Einer meiner Klienten, der als Treuhänder ein Grundstückgeschäft abzuwickeln hatte, war mit der Arbeit einer stellvertretenden Grundbuchverwalterin nicht zufrieden, weil diese nach seiner Ansicht das Geschäft nicht speditiv bearbeitete, Instruktionen nicht umsetzte und häufig nicht zu erreichen war. Im Rahmen dieses Mandates schrieb er der Grundbuchverwalterin einen Brief, in welchem er Kritik an ihrer Arbeit übte und sie aufforderte, ihre Pendenzen zu erledigen. Eine Kopie davon schickte er seinen Kunden, der finanzierenden Bank sowie dem Notariatsinspektor. Der Brief enthielt als Einleitung folgenden Satz:

"Ihr Verhalten gegenüber unseren Kunden und uns ist gelinde gesagt eine Frechheit. Ob der Grund Ihres untragbaren Verhaltens an Ihren Fähigkeiten oder Ihrer persönlichen Einstellung liegt, interessiert uns als Bürger oder deren Vertreter nicht. Beide Eigenschaften sollten Ihren Arbeitgeber veranlassen, das Arbeitsverhältnis mit Ihnen ernsthaft zu überdenken!"

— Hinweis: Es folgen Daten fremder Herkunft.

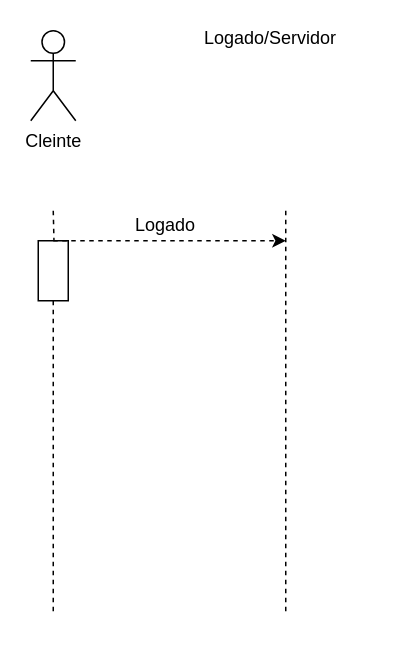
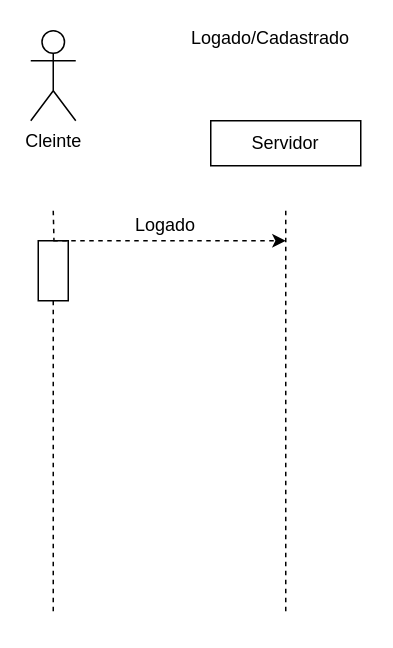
  <mxCell id="0" />
  <mxCell id="1" parent="0" />
  <mxCell id="2" style="edgeStyle=orthogonalEdgeStyle;rounded=0;orthogonalLoop=1;jettySize=auto;html=1;dashed=1;strokeColor=none;startArrow=none;" edge="1" parent="1" source="6"><mxGeometry relative="1" as="geometry"><mxPoint x="35" y="400" as="targetPoint" /></mxGeometry></mxCell>
  <mxCell id="3" style="edgeStyle=orthogonalEdgeStyle;rounded=0;orthogonalLoop=1;jettySize=auto;html=1;dashed=1;strokeColor=default;endArrow=none;endFill=0;startArrow=none;" edge="1" parent="1" source="6"><mxGeometry relative="1" as="geometry"><mxPoint x="35" y="410" as="targetPoint" /><mxPoint x="35" y="140" as="sourcePoint" /></mxGeometry></mxCell>
  <mxCell id="4" value="Cleinte" style="shape=umlActor;verticalLabelPosition=bottom;verticalAlign=top;html=1;outlineConnect=0;" vertex="1" parent="1"><mxGeometry x="20" y="20" width="30" height="60" as="geometry" /></mxCell>
  <mxCell id="5" value="" style="edgeStyle=orthogonalEdgeStyle;rounded=0;orthogonalLoop=1;jettySize=auto;html=1;dashed=1;strokeColor=default;endArrow=none;endFill=0;" edge="1" parent="1" target="6"><mxGeometry relative="1" as="geometry"><mxPoint x="35" y="410" as="targetPoint" /><mxPoint x="35" y="140" as="sourcePoint" /></mxGeometry></mxCell>
  <mxCell id="6" value="" style="rounded=0;whiteSpace=wrap;html=1;" vertex="1" parent="1"><mxGeometry x="25" y="160" width="20" height="40" as="geometry" /></mxCell>
  <mxCell id="7" value="" style="edgeStyle=orthogonalEdgeStyle;rounded=0;orthogonalLoop=1;jettySize=auto;html=1;dashed=1;strokeColor=none;endArrow=none;" edge="1" parent="1" source="4" target="6"><mxGeometry relative="1" as="geometry"><mxPoint x="35" y="400" as="targetPoint" /><mxPoint x="35" y="110" as="sourcePoint" /></mxGeometry></mxCell>
+ <mxCell id="8" value="Servidor" style="rounded=0;whiteSpace=wrap;html=1;" vertex="1" parent="1"><mxGeometry x="140" y="80" width="100" height="30" as="geometry" /></mxCell>
  <mxCell id="9" style="edgeStyle=orthogonalEdgeStyle;rounded=0;orthogonalLoop=1;jettySize=auto;html=1;dashed=1;strokeColor=default;endArrow=none;endFill=0;startArrow=none;" edge="1" parent="1"><mxGeometry relative="1" as="geometry"><mxPoint x="190" y="410" as="targetPoint" /><mxPoint x="190" y="140" as="sourcePoint" /></mxGeometry></mxCell>
  <mxCell id="10" value="" style="endArrow=classic;html=1;rounded=0;dashed=1;strokeColor=default;exitX=0.5;exitY=0;exitDx=0;exitDy=0;" edge="1" parent="1" source="6"><mxGeometry width="50" height="50" relative="1" as="geometry"><mxPoint x="210" y="240" as="sourcePoint" /><mxPoint x="190" y="160" as="targetPoint" /></mxGeometry></mxCell>
  <mxCell id="11" value="Logado" style="text;html=1;strokeColor=none;fillColor=none;align=center;verticalAlign=middle;whiteSpace=wrap;rounded=0;" vertex="1" parent="1"><mxGeometry x="65" y="140" width="90" height="20" as="geometry" /></mxCell>
- <mxCell id="12" value="Logado/Servidor" style="text;html=1;strokeColor=none;fillColor=none;align=center;verticalAlign=middle;whiteSpace=wrap;rounded=0;" vertex="1" parent="1"><mxGeometry x="125" y="20" width="110" height="10" as="geometry" /></mxCell>
+ <mxCell id="12" value="Logado/Cadastrado" style="text;html=1;strokeColor=none;fillColor=none;align=center;verticalAlign=middle;whiteSpace=wrap;rounded=0;" vertex="1" parent="1"><mxGeometry x="125" y="20" width="110" height="10" as="geometry" /></mxCell>
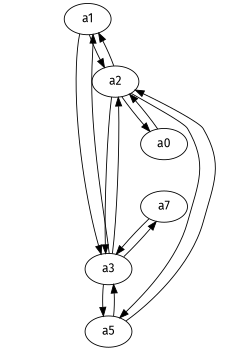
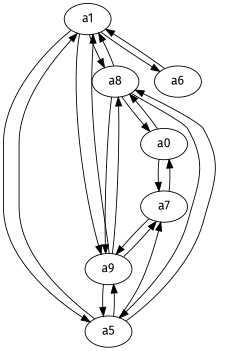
  digraph {
    fontname="Fira Sans"
    node [fontname="Fira Sans"]
    edge [fontname="Fira Sans"]
    a1
-   a2
-   a3
+   a2 [label=a8]
+   a3 [label=a9]
    a5
+   a6
    n6 [label=a0]
    a7
    a1 -> a2
    a1 -> a3
+   a1 -> a5
+   a1 -> a6
    a2 -> a1
    a2 -> a3
    a2 -> a5
    a2 -> n6
    a3 -> a1
    a3 -> a2
    a3 -> a5
    a3 -> a7
+   a5 -> a1
    a5 -> a2
    a5 -> a3
+   a5 -> a7
+   a6 -> a1
    n6 -> a2
+   n6 -> a7
    a7 -> a3
+   a7 -> n6
  }
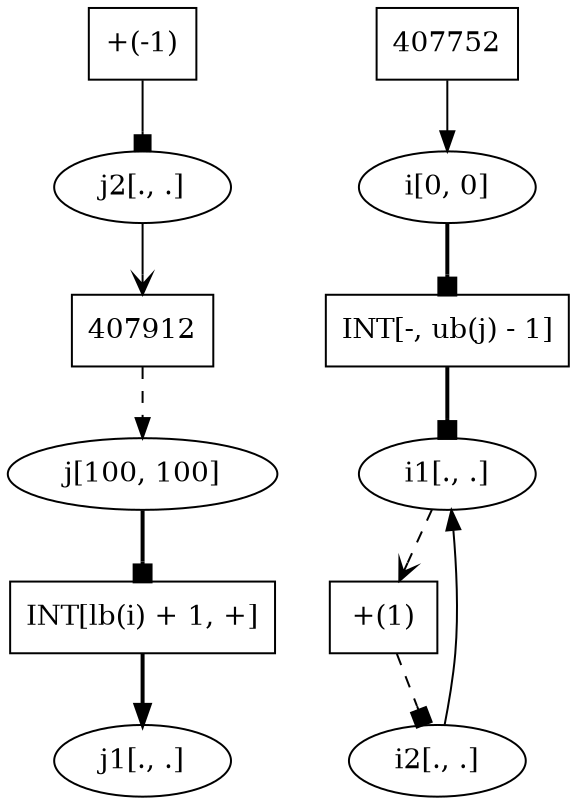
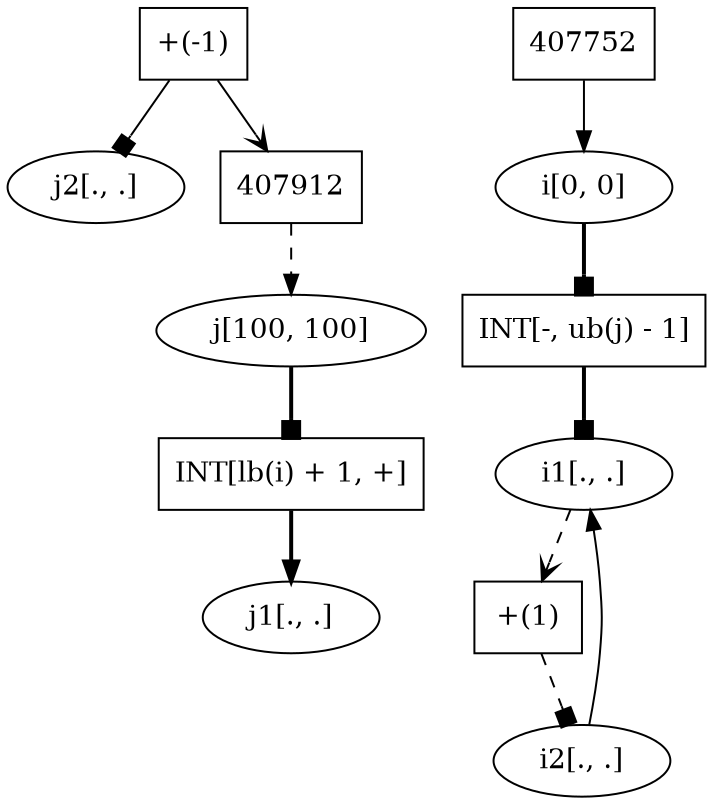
  digraph {
    fontname="DejaVu Serif"
    node [fontname="DejaVu Serif"]
    edge [arrowhead=box fontname="DejaVu Serif" style=bold]
    n1 [label=" j[100, 100] "]
    n2 [label="INT[lb(i) + 1, +]" shape=box]
    n3 [label=" j1[., .] "]
    n4 [label=" i[0, 0] "]
    n5 [label="INT[-, ub(j) - 1]" shape=box]
    n6 [label=" i1[., .] "]
    n7 [label=" i2[., .] "]
    407752 [shape=box]
    n9 [label="+(-1)" shape=box]
    n10 [label=" j2[., .] "]
    407912 [shape=box]
    n12 [label="+(1)" shape=box]
    n1 -> n2
    n2 -> n3 [arrowhead=normal]
    n4 -> n5
    n5 -> n6
    n6 -> n12 [arrowhead=vee style=dashed]
    n7 -> n6 [arrowhead=normal style=solid]
    407752 -> n4 [arrowhead=normal style=solid]
    n9 -> n10 [style=solid]
-   n10 -> 407912 [arrowhead=vee style=solid]
+   n9 -> 407912 [arrowhead=vee style=solid]
    407912 -> n1 [arrowhead=normal style=dashed]
    n12 -> n7 [style=dashed]
  }
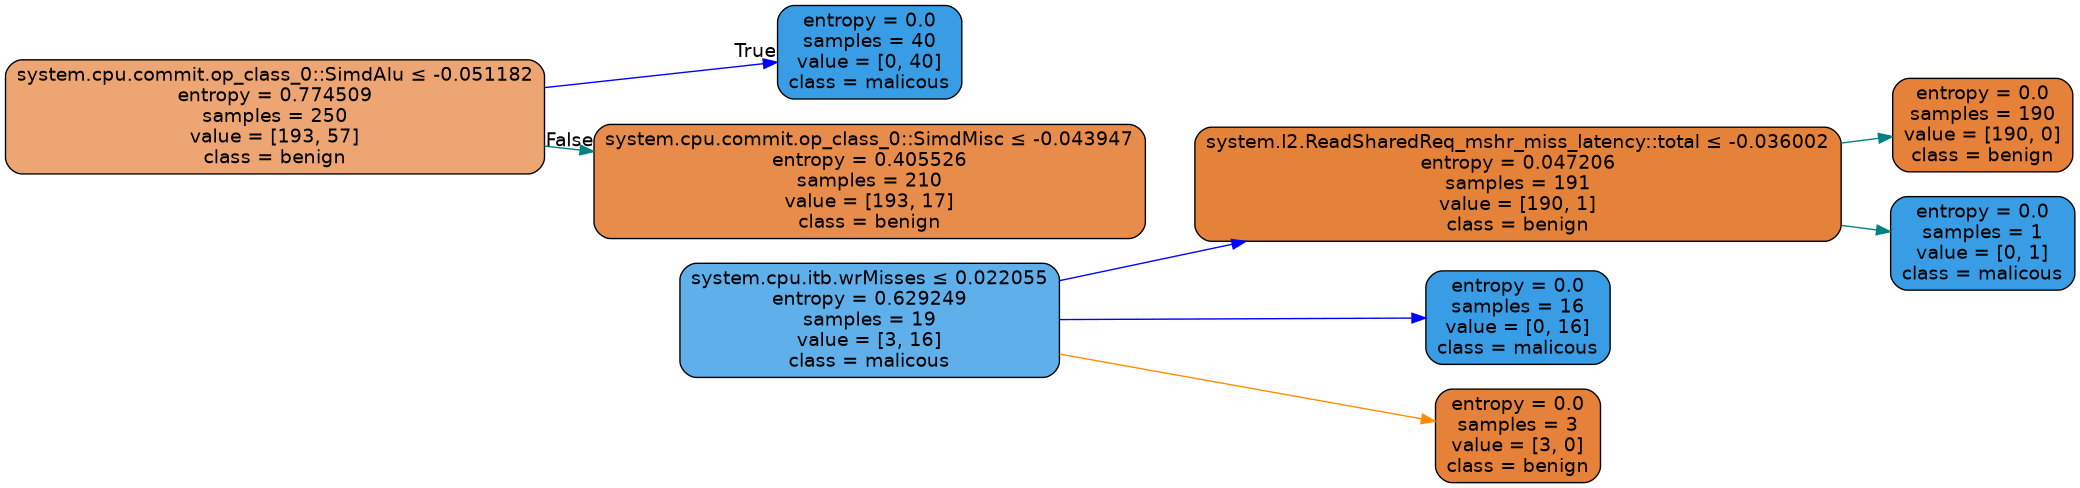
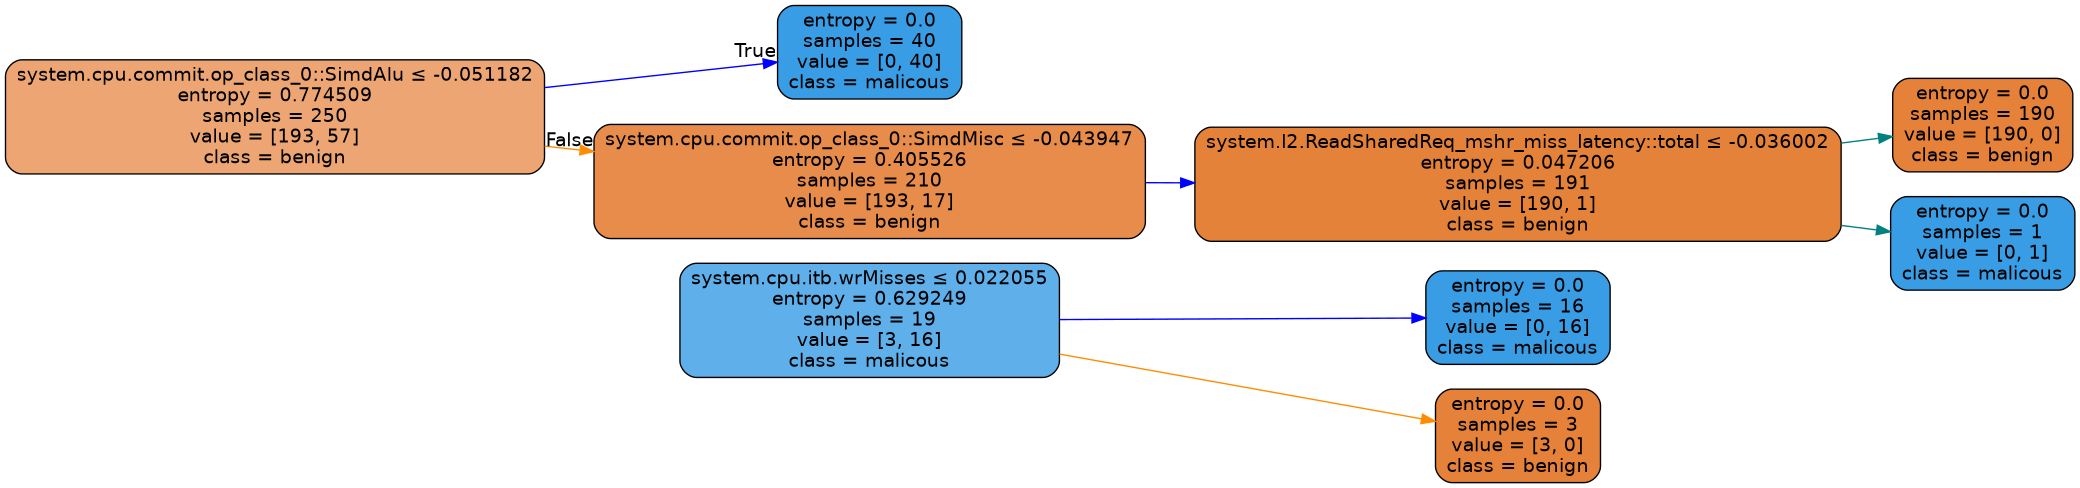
  digraph {
    rankdir=LR
    node [color=black fillcolor="#399de5" fontname=helvetica shape=box style="filled, rounded"]
    edge [color=blue fontname=helvetica]
    n1 [fillcolor="#eda673" label=<system.cpu.commit.op_class_0::SimdAlu &le; -0.051182<br/>entropy = 0.774509<br/>samples = 250<br/>value = [193, 57]<br/>class = benign>]
    n2 [label=<entropy = 0.0<br/>samples = 40<br/>value = [0, 40]<br/>class = malicous>]
    n3 [fillcolor="#e78c4a" label=<system.cpu.commit.op_class_0::SimdMisc &le; -0.043947<br/>entropy = 0.405526<br/>samples = 210<br/>value = [193, 17]<br/>class = benign>]
    n4 [fillcolor="#e5823a" label=<system.l2.ReadSharedReq_mshr_miss_latency::total &le; -0.036002<br/>entropy = 0.047206<br/>samples = 191<br/>value = [190, 1]<br/>class = benign>]
    n5 [fillcolor="#e58139" label=<entropy = 0.0<br/>samples = 190<br/>value = [190, 0]<br/>class = benign>]
    n6 [label=<entropy = 0.0<br/>samples = 1<br/>value = [0, 1]<br/>class = malicous>]
    n7 [fillcolor="#5eafea" label=<system.cpu.itb.wrMisses &le; 0.022055<br/>entropy = 0.629249<br/>samples = 19<br/>value = [3, 16]<br/>class = malicous>]
    n8 [label=<entropy = 0.0<br/>samples = 16<br/>value = [0, 16]<br/>class = malicous>]
    n9 [fillcolor="#e58139" label=<entropy = 0.0<br/>samples = 3<br/>value = [3, 0]<br/>class = benign>]
    n1 -> n2 [headlabel=True labelangle=45 labeldistance=2.5]
-   n1 -> n3 [color=teal headlabel=False labelangle=-45 labeldistance=2.5]
-   n7 -> n4
+   n1 -> n3 [color=darkorange headlabel=False labelangle=-45 labeldistance=2.5]
+   n3 -> n4
    n4 -> n5 [color=teal]
    n4 -> n6 [color=teal]
    n7 -> n8
    n7 -> n9 [color=darkorange]
  }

Die Grundbuchverwalterin erstatte in der Folge Strafanzeige gegen den Treuhänder wegen Ehrverletzung. Sie fühlte sich in ihrer beruflichen Ehre verletzt. Das Bezirksgericht verurteilte ihn wegen Ehrverletzung, genauer gesagt wegen Beschimpfung gemäss Art. 177 StGB. Die beim Obergericht dagegen erhobene Berufung wurde abgewiesen. Der Verurteilte akzeptierte dies jedoch nicht und reichte beim Bundesgericht Beschwerde ein. Dieses hiess die Beschwerde schliesslich gut (Urteil des Bundesgericht 6B_257/2016 vom 5. August 2016; s. Link). Es bestätigte seine konstante Rechtsprechung, wonach Äusserungen, die sich lediglich eignen, jemanden als Geschäfts- oder Berufsmann, als Politiker oder Künstler in der gesellschaftlichen Geltung herabzusetzen nicht ehrverletzend sind. Voraussetzung ist aber, dass die Kritik an den strafrechtlich nicht geschützten Seiten des Ansehens nicht zugleich die Geltung der Person als ehrbarer Mensch trifft. Als ehrbarer Mensch wird betrachtet, der sich so zu benehmen pflegt, wie nach allgemeiner Anschauung ein charakterlich anständiger Mensch sich verhält. Die Äusserungen des Treuhänders haben die Grundbuchverwalterin nicht in ihrer Ehre, ein charakterlich anständiger Mensch zu sein, verletzt. Vielmehr betraf die Kritik ihre berufliche Tätigkeit, was gemäss der Rechtsprechung des Bundesgerichts keine Ehrverletzung darstellt. Aus diesem Grund hat das Bundesgericht die Verurteilung durch die kantonalen Behörden aufgehoben.

Als Fazit lässt sich festhalten, dass trotz der Rechtsprechung des Bundesgerichtes bei Kritik an der beruflichen Fähigkeiten von Dritten die Worte sorgfältig zu wählen sind. Ein Verfahren wie dieses durchzustehen, braucht Zeit, Geld und nicht zuletzt starke Nerven.